JCO: How accurate are lung lesion measurements?
Quantitative imaging applications are increasing, portending significant benefits for oncologists and other members of patients’ cancer teams. However, several studies have identified inaccuracies enmeshed in various processes of radiologists’ review of tumors, including operator variability, CT exam performance and post-image processing.
The clinical significance of these variations has not been adequately addressed, though, because researchers have only assessed each variable independently, rather than evaluating the combined effect of these disparities, offered Geoffrey R. Oxnard, MD, and colleagues from Memorial Sloan-Kettering Cancer Center at Weill Cornell Medical College in New York City.

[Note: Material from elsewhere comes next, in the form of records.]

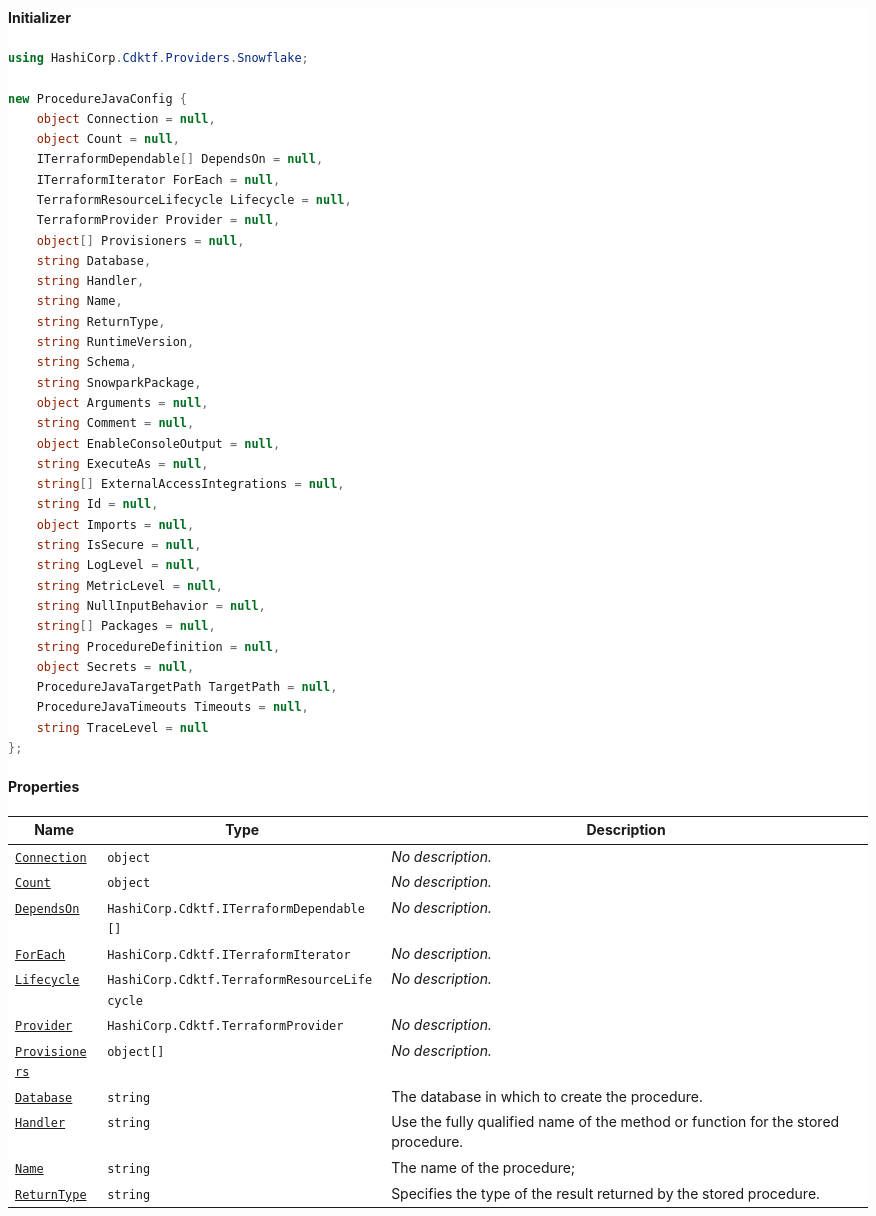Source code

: #### Initializer <a name="Initializer" id="@cdktf/provider-snowflake.procedureJava.ProcedureJavaConfig.Initializer"></a>

```csharp
using HashiCorp.Cdktf.Providers.Snowflake;

new ProcedureJavaConfig {
    object Connection = null,
    object Count = null,
    ITerraformDependable[] DependsOn = null,
    ITerraformIterator ForEach = null,
    TerraformResourceLifecycle Lifecycle = null,
    TerraformProvider Provider = null,
    object[] Provisioners = null,
    string Database,
    string Handler,
    string Name,
    string ReturnType,
    string RuntimeVersion,
    string Schema,
    string SnowparkPackage,
    object Arguments = null,
    string Comment = null,
    object EnableConsoleOutput = null,
    string ExecuteAs = null,
    string[] ExternalAccessIntegrations = null,
    string Id = null,
    object Imports = null,
    string IsSecure = null,
    string LogLevel = null,
    string MetricLevel = null,
    string NullInputBehavior = null,
    string[] Packages = null,
    string ProcedureDefinition = null,
    object Secrets = null,
    ProcedureJavaTargetPath TargetPath = null,
    ProcedureJavaTimeouts Timeouts = null,
    string TraceLevel = null
};
```

#### Properties <a name="Properties" id="Properties"></a>

| **Name** | **Type** | **Description** |
| --- | --- | --- |
| <code><a href="#@cdktf/provider-snowflake.procedureJava.ProcedureJavaConfig.property.connection">Connection</a></code> | <code>object</code> | *No description.* |
| <code><a href="#@cdktf/provider-snowflake.procedureJava.ProcedureJavaConfig.property.count">Count</a></code> | <code>object</code> | *No description.* |
| <code><a href="#@cdktf/provider-snowflake.procedureJava.ProcedureJavaConfig.property.dependsOn">DependsOn</a></code> | <code>HashiCorp.Cdktf.ITerraformDependable[]</code> | *No description.* |
| <code><a href="#@cdktf/provider-snowflake.procedureJava.ProcedureJavaConfig.property.forEach">ForEach</a></code> | <code>HashiCorp.Cdktf.ITerraformIterator</code> | *No description.* |
| <code><a href="#@cdktf/provider-snowflake.procedureJava.ProcedureJavaConfig.property.lifecycle">Lifecycle</a></code> | <code>HashiCorp.Cdktf.TerraformResourceLifecycle</code> | *No description.* |
| <code><a href="#@cdktf/provider-snowflake.procedureJava.ProcedureJavaConfig.property.provider">Provider</a></code> | <code>HashiCorp.Cdktf.TerraformProvider</code> | *No description.* |
| <code><a href="#@cdktf/provider-snowflake.procedureJava.ProcedureJavaConfig.property.provisioners">Provisioners</a></code> | <code>object[]</code> | *No description.* |
| <code><a href="#@cdktf/provider-snowflake.procedureJava.ProcedureJavaConfig.property.database">Database</a></code> | <code>string</code> | The database in which to create the procedure. |
| <code><a href="#@cdktf/provider-snowflake.procedureJava.ProcedureJavaConfig.property.handler">Handler</a></code> | <code>string</code> | Use the fully qualified name of the method or function for the stored procedure. |
| <code><a href="#@cdktf/provider-snowflake.procedureJava.ProcedureJavaConfig.property.name">Name</a></code> | <code>string</code> | The name of the procedure; |
| <code><a href="#@cdktf/provider-snowflake.procedureJava.ProcedureJavaConfig.property.returnType">ReturnType</a></code> | <code>string</code> | Specifies the type of the result returned by the stored procedure. |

Thirty patients with non-small cell lung cancer (NSCLC) lesions of at least 1 cm in diameter underwent two separate CT scans within 15 minutes. Three radiologists then measured the 30 tumors without knowledge of the dates of the scans.
The 90 measurements were compared in an attempt to provide clinical information for two sets of scenarios: the degree of certainty of disease progression/patient response attainable for treating clinicians; and to help researchers adjudicate the conclusiveness of responses to novel treatments.
With a mean lesion size of 3.7 cm, a majority of measurements between CT scans varied by 1 mm or greater, while one-third varied by 2 mm or more. Half of these changes appeared as decreases and half as increases in tumor size.
The median change in tumor size between scans was approximately 4.2 percent. Meanwhile, 3 percent of measurements qualified as having progressed within the 15-minute interval, according to Response Evaluation Criteria in Solid Tumors (RECIST).
“Our data demonstrate that CT measurement of lung lesions has variability of a clinically meaningful magnitude…[T]he inherent variability of conventional unidimensional CT measurement can at times lead to the appearance of RECIST progression (20 percent diameter increase)…” Oxnard and colleagues wrote.
Eighty-four percent of the tumor measurement changes were between 10 percent increases and 10 percent decreases in size. The authors found that larger tumors tended to show wider absolute variations in measurement, while smaller tumors had greater variability relative to their size.
“We believe the variability inherent in CT imaging requires that clinicians consider other factors, such as changes in size of other lesions or patient toxicity, when using CT measurements to identify tumor progression,” the authors continued.
In view of the apparent variability of CT independent of actual changes in tumor size, Oxnard and colleagues recommended that clinicians pay close attention to other factors and to consider changes of tumor diameter of less than 10 percent to be “relatively unchanged.”